Supreme Court: 17 Karnataka MLAs remain disqualified, but can contest Dec 5 bypolls

Ananthakrishnan G
The disqualified MLAs have moved the Supreme Court seeking postponement of the bypolls. (File)

The Supreme Court Wednesday upheld the disqualification of 17 Congress-JD(S) MLAs in Karnataka but allowed them to contest the December 5 Assembly bypolls to 15 seats, setting aside the Speaker’s July order which disqualified them till the end of the term of the Assembly in 2023. The rebellion of the MLAs — 14 from Congress and 3 from JD(S) — led to the fall of the H D Kumaraswamy government and the return of the BJP.

Stating that “the satisfaction of the Speaker is subject to judicial review”, the bench of Justices N V Ramana, Sanjiv Khanna and Krishna Murari said “it is clear that the Speaker, in exercise of his powers under the Tenth Schedule, does not have the power to either indicate the period for which a person is disqualified, nor to bar someone from contesting elections”.

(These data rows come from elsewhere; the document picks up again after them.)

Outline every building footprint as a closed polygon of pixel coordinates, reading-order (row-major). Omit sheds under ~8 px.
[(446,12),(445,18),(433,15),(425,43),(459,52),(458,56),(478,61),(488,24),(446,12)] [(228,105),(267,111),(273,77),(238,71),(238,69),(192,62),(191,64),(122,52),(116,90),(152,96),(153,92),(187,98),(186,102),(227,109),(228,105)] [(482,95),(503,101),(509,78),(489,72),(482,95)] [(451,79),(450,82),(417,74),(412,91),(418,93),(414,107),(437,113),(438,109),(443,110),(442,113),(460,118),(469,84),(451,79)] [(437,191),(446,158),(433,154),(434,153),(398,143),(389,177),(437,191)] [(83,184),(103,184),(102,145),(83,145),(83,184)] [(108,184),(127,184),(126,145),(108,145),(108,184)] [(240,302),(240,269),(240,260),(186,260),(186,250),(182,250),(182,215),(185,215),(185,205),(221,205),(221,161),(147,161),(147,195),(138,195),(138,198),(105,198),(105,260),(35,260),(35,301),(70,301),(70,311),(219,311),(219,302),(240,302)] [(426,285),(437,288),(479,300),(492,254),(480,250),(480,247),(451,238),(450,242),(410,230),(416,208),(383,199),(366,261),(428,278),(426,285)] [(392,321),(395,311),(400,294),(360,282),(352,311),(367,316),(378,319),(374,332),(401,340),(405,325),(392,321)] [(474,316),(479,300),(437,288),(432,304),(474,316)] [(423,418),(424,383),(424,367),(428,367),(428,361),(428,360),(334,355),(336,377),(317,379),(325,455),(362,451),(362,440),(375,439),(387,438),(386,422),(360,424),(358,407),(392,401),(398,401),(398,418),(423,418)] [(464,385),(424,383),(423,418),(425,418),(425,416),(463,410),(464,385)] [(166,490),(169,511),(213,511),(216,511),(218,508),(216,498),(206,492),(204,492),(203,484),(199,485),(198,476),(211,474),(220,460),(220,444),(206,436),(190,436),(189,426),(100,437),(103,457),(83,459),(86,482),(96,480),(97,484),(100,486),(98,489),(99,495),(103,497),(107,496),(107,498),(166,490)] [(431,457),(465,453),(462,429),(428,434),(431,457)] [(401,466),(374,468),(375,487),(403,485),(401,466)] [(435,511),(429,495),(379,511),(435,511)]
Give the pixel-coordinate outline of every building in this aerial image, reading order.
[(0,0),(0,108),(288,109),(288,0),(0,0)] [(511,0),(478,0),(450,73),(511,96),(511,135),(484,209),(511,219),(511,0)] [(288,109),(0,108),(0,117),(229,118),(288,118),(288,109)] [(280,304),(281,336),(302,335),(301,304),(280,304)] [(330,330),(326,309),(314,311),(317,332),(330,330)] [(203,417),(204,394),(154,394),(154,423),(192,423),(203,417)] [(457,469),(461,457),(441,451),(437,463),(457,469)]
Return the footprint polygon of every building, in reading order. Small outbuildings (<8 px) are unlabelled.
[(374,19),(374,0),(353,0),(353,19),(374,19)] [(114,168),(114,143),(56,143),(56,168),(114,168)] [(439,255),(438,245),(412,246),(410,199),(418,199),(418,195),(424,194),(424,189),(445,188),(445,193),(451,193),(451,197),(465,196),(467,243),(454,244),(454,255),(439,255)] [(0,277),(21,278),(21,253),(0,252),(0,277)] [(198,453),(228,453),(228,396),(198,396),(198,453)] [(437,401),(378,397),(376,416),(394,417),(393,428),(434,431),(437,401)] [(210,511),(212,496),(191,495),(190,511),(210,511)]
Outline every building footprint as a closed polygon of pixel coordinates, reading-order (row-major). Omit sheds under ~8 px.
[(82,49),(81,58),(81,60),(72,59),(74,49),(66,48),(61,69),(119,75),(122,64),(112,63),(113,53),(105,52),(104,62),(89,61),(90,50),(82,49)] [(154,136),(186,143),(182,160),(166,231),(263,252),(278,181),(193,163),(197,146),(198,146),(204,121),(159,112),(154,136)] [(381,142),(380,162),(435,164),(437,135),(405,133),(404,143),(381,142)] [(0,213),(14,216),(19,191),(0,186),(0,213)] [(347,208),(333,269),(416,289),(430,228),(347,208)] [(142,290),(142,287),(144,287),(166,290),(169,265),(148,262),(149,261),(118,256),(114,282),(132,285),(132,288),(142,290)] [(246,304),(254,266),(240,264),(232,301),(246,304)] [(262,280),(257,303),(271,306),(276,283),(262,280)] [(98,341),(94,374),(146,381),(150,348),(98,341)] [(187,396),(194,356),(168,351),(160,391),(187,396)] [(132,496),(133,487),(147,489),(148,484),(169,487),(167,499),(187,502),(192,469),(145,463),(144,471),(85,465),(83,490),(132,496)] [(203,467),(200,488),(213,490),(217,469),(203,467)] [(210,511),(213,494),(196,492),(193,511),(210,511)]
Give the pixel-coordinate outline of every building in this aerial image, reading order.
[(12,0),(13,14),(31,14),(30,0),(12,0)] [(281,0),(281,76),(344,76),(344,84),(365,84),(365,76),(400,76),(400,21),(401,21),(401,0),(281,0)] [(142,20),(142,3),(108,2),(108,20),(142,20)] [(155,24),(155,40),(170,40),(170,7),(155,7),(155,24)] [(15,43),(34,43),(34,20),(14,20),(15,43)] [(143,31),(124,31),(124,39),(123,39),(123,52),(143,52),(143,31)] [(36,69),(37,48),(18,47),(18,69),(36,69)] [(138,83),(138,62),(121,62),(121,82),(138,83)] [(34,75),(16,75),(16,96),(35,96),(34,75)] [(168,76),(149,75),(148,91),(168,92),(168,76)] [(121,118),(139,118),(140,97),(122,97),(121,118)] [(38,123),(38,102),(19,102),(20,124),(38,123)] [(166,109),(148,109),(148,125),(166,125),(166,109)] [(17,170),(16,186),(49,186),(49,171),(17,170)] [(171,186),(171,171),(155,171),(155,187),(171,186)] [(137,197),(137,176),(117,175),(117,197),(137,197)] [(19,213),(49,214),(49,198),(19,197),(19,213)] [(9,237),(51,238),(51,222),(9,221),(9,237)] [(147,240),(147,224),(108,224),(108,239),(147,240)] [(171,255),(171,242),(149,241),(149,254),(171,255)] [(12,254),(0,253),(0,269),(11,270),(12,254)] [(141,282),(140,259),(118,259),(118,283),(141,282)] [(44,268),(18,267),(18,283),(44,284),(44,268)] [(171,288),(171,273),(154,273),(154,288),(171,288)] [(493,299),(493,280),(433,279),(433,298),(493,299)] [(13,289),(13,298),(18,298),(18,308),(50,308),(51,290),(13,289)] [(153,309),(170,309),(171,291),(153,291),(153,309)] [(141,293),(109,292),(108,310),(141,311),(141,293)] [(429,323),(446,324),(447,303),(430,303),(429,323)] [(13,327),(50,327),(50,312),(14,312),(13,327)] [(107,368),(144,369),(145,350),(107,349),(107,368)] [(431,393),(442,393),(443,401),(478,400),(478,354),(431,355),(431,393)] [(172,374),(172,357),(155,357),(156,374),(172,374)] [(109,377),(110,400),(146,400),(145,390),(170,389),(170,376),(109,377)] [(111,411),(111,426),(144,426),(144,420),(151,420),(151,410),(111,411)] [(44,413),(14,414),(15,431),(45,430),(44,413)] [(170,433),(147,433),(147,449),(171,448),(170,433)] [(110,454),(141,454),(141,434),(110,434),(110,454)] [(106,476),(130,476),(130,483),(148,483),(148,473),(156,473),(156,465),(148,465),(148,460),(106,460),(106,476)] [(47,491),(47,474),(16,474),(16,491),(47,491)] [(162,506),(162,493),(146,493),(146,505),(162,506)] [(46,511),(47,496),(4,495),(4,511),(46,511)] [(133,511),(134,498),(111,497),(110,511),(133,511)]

It said “neither under the Constitution nor under the statutory scheme is it contemplated that disqualification under the Tenth Schedule would operate as a bar for contesting re-elections”.

“We need to note that the Speaker, being a neutral person, is expected to act independently while conducting the proceedings of the House or adjudication of any petitions. The Constitutional responsibility endowed upon him has to be scrupulously followed. His political affiliations cannot come in the way of adjudication. If Speaker is not able to disassociate from his political party and behaves contrary to the spirit of neutrality and independence, such person does not deserve to be reposed with public trust and confidence,” it said.

The former MLAs had challenged the Constitutional validity of then Speaker K R Ramesh Kumar’s orders of July 25 and 28 which rejected their resignations saying these were not voluntary or genuine, and disqualified them till the end of the term of the 15th Legislative Assembly in 2023.

The bench concluded that their act of defection, which constituted the basis for their disqualification, happened prior to their resignations and, therefore, would not become infructuous by submitting the resignation letters.

“Disqualification relates back to the date when the act of defection takes place. Factum and taint of disqualification does not vaporise by tendering a resignation letter to the Speaker. A pending or impending disqualification action does not become infructuous by submission of the resignation letter, when act(s) of disqualification have arisen prior to the member’s resignation letter,” said Justice Ramana, writing for the bench.

The bench ruled that “in the light of the existing Constitutional mandate, the Speaker is not empowered to disqualify any member till the end of the term”.

“However, a member disqualified under the Tenth Schedule shall be subjected to sanctions provided under Articles 75(1B), 164(1B) and 361B of Constitution, which provides for a bar from being appointed as a Minister or from holding any remunerative political post from the date of disqualification till the date on which the term of his office would expire or if he is re­-elected to the legislature, whichever is earlier,” it said.

The bench also dwelt on the powers of the Speaker while dealing with resignations and said the Speaker can reject a resignation only if an inquiry demonstrates that it is not “voluntary” or “genuine”.

“...although the word ‘genuine’ has not been defined, in this context, it would simply mean that a writing by which a member chooses to resign is by the member himself and is not forged by any third party. The word ‘genuine’ only relates to the authenticity of the letter of resignation. Similarly, the word ‘voluntary’ has not been defined. In this context, it would mean the resignation should not be based on threat, force or coercion.”

The bench said “the inquiry” by the Speaker when a resignation is received “should be limited to ascertaining if the member intends to relinquish his membership out of his free will. Once it is demonstrated that a member is willing to resign out of his free will, the Speaker has no option but to accept the resignation. It is Constitutionally impermissible for the Speaker to take into account any other extraneous factors while considering the resignation”.

The bench rejected senior advocate Kapil Sibal’s contention that a Speaker, as part of his inquiry, can also go into the motive of the member and reject his resignation if it was done under political pressure.

“We are unable to accept this contention. The language of Article 190(3)(b) of the Constitution does not permit the Speaker to inquire into the motive of the resignation. When a member is resigning on political pressure, he is still voluntarily doing so. Once the member tenders his resignation it would be ‘voluntary’ and if the writing can be attributed to him, it would be ‘genuine’,” the bench ruled.

It voiced its concern on the “growing trend of the Speaker acting against the Constitutional duty of being neutral”.

“Further horse trading and corrupt practices associated with defection and change of loyalty for lure of office or wrong reasons have not abated. Thereby, the citizens are denied stable governments,” it said, adding that “in these circumstances, there is need to consider strengthening certain aspects, so that such undemocratic practices are discouraged and checked”.

The bench, however, said the petitioners should have first approached the High Court and not “leapfrogged the judicial hierarchy” by directly coming to the Supreme Court.